REPUBLIKA.CO.ID, JAKARTA -- Majelis Ulama Indonesia (MUI) menyatakan bahwa menurut ajaran Islam, tidak ada larangan untuk berinteraksi dan bermuamalah dengan umat agama lain. Bahkan, kaum Muslimin dianjurkan untuk saling menghormati, bekerja sama, dan menjaga hubungan baik dengan siapapun warga dalam hal ihwal duniawi.
Namun, bagaimana dengan hal-hal yang terkait akidah atau peribadahan? Menjelang tanggal 25 Desember ini, misalnya, apakah orang Islam boleh mengikuti perayaan Natal bersama?
Sehubungan dengan itu, MUI sudah lama mengeluarkan fatwa tentang hukum perayaan Natal bersama. Itu ditetapkan di Jakarta pada 7 Maret 1981 silam.
Dalam fatwa tersebut, MUI menegaskan, bagi umat Islam mengikuti perayaan atau upacara Natal bersama adalah haram. Ini semata-mata bertujuan agar kaum Muslimin tidak terjerumus kepada syubhat atau larangan Allah SWT. Mereka dilarang ikut serta dalam ritual peribadahan agama lain, seperti halnya Natal.
Sekurang-kurangnya, ada enam argumentasi yang berlandaskan Alquran dan Sunnah Nabi SAW. Kesemuanya menjadi pijakan keharaman umat Islam mengikuti perayaan Natal bersama.
Pertama, kaum Muslimin diperbolehkan untuk bekerja sama dan bergaul dengan umat agama-agama lain dalam hal ihwal yang berkaitan dengan keduniaan. Lihat antara lain Alquran surah al-Hujurat ayat ke-13, Luqman ayat ke-15 dan Mumtahanah ayat kedelapan.
يَٰٓأَيُّهَا ٱلنَّاسُ إِنَّا خَلَقْنَٰكُم مِّن ذَكَرٍ وَأُنثَىٰ وَجَعَلْنَٰكُمْ شُعُوبًا وَقَبَآئِلَ لِتَعَارَفُوٓا۟ ۚ إِنَّ أَكْرَمَكُمْ عِندَ ٱللَّهِ أَتْقَىٰكُمْ ۚ إِنَّ ٱللَّهَ عَلِيمٌ خَبِيرٌ
Artinya: "Hai manusia, sesungguhnya Kami menciptakan kamu dari seorang laki-laki dan seorang perempuan dan menjadikan kamu berbangsa-bangsa dan bersuku-suku supaya kamu saling kenal-mengenal.

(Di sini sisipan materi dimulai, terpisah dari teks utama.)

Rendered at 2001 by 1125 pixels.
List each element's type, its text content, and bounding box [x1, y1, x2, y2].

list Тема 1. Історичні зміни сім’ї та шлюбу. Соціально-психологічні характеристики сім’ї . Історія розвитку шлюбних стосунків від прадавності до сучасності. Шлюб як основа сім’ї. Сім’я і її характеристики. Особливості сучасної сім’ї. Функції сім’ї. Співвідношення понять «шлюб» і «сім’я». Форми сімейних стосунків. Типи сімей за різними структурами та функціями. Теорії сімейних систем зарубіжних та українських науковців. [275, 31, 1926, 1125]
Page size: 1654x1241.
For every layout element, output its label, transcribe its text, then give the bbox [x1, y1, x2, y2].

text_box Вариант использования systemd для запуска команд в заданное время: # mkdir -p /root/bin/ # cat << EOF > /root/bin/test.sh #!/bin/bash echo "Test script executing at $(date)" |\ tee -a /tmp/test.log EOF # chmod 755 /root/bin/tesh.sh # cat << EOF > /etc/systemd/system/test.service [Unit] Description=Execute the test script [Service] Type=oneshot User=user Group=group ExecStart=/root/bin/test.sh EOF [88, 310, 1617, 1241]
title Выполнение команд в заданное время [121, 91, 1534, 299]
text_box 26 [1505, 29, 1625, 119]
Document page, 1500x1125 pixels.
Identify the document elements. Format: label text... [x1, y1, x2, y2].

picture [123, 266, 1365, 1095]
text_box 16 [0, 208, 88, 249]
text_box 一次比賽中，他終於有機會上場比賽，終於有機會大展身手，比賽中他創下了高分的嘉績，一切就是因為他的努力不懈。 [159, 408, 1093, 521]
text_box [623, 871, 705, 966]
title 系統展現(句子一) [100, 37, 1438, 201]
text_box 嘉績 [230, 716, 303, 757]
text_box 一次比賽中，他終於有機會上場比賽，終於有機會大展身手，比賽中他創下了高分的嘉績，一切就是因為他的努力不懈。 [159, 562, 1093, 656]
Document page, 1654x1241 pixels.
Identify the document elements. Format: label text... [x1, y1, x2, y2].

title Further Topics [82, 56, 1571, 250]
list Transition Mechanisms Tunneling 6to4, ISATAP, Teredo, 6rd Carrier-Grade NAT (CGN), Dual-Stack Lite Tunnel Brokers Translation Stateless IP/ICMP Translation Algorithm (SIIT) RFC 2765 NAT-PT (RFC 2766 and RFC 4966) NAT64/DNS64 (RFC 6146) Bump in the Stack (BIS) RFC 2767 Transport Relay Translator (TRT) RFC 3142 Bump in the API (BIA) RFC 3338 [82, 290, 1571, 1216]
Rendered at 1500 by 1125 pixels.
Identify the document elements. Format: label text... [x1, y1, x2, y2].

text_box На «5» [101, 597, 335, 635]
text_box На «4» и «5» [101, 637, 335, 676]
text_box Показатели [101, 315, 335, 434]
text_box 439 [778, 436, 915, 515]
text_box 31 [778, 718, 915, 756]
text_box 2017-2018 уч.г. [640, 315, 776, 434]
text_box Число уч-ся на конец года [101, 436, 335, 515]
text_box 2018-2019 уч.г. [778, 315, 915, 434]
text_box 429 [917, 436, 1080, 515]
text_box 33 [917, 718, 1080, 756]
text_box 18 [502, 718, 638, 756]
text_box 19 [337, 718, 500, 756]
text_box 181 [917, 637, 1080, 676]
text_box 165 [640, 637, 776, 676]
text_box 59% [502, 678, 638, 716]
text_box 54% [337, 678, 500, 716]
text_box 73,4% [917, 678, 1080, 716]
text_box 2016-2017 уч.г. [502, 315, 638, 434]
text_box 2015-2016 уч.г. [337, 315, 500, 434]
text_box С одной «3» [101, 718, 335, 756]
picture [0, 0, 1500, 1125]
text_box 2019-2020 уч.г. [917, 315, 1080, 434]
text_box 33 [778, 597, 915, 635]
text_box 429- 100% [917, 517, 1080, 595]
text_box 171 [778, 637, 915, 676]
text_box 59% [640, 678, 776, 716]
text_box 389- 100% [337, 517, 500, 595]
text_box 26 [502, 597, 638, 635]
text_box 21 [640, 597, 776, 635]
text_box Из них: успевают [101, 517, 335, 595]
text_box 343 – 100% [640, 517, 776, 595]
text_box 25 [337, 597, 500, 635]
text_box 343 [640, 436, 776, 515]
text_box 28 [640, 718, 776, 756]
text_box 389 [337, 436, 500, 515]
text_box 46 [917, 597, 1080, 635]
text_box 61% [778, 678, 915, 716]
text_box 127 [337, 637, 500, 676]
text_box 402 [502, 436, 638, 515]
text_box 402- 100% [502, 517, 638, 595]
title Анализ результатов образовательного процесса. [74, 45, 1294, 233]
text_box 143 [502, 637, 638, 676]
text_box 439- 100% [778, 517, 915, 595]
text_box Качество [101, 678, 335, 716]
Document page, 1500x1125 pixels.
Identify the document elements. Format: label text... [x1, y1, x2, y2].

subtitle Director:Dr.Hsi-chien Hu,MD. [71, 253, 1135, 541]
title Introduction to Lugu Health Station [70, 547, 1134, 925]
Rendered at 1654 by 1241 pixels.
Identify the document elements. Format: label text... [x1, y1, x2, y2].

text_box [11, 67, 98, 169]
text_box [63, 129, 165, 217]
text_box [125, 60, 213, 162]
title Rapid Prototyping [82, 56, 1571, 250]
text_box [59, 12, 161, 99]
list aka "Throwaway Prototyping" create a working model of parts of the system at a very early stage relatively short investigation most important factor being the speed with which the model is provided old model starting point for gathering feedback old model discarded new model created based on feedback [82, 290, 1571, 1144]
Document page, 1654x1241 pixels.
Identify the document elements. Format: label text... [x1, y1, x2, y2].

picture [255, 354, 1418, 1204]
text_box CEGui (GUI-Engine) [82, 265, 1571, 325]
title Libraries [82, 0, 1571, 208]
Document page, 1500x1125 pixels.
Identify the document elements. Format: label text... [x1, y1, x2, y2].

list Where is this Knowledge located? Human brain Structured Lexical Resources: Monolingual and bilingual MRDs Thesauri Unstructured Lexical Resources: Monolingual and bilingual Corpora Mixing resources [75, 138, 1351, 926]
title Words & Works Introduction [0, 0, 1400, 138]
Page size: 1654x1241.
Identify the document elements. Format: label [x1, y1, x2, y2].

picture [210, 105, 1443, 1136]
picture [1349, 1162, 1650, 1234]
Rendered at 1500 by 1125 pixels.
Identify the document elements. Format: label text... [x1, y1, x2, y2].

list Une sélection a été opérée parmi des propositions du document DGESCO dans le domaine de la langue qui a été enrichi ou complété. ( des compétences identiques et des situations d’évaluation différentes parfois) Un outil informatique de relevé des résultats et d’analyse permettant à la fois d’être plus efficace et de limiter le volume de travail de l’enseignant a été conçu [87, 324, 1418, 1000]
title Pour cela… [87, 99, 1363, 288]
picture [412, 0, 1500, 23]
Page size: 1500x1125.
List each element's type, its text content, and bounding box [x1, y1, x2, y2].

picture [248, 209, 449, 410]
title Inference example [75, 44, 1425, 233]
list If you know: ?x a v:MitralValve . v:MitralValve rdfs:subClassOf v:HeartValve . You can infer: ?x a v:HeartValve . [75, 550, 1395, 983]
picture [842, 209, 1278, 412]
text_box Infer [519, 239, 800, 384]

Sesungguhnya orang yang paling mulia di antara kamu di sisi Allah ialah orang yang paling takwa di antara kamu. Sesungguhnya Allah Maha Mengetahui lagi Maha Mengenal" (QS al-Hujurat: 13).
Kedua, umat Islam tidak boleh mencampuradukkan akidah dan peribadahan agamanya dengan keyakinan agama lain. Ini berdasarkan surah al-Kafirun dan al-Baqarah ayat ke-42.
وَلَا تَلْبِسُوا۟ ٱلْحَقَّ بِٱلْبَٰطِلِ وَتَكْتُمُوا۟ ٱلْحَقَّ وَأَنتُمْ تَعْلَمُونَ
Artinya: "Dan janganlah kamu campur adukkan yang haq (kebenaran) dengan yang bathil dan janganlah kamu sembunyikan yang haq itu, sedang kamu mengetahui" (QS al-Baqarah: 42).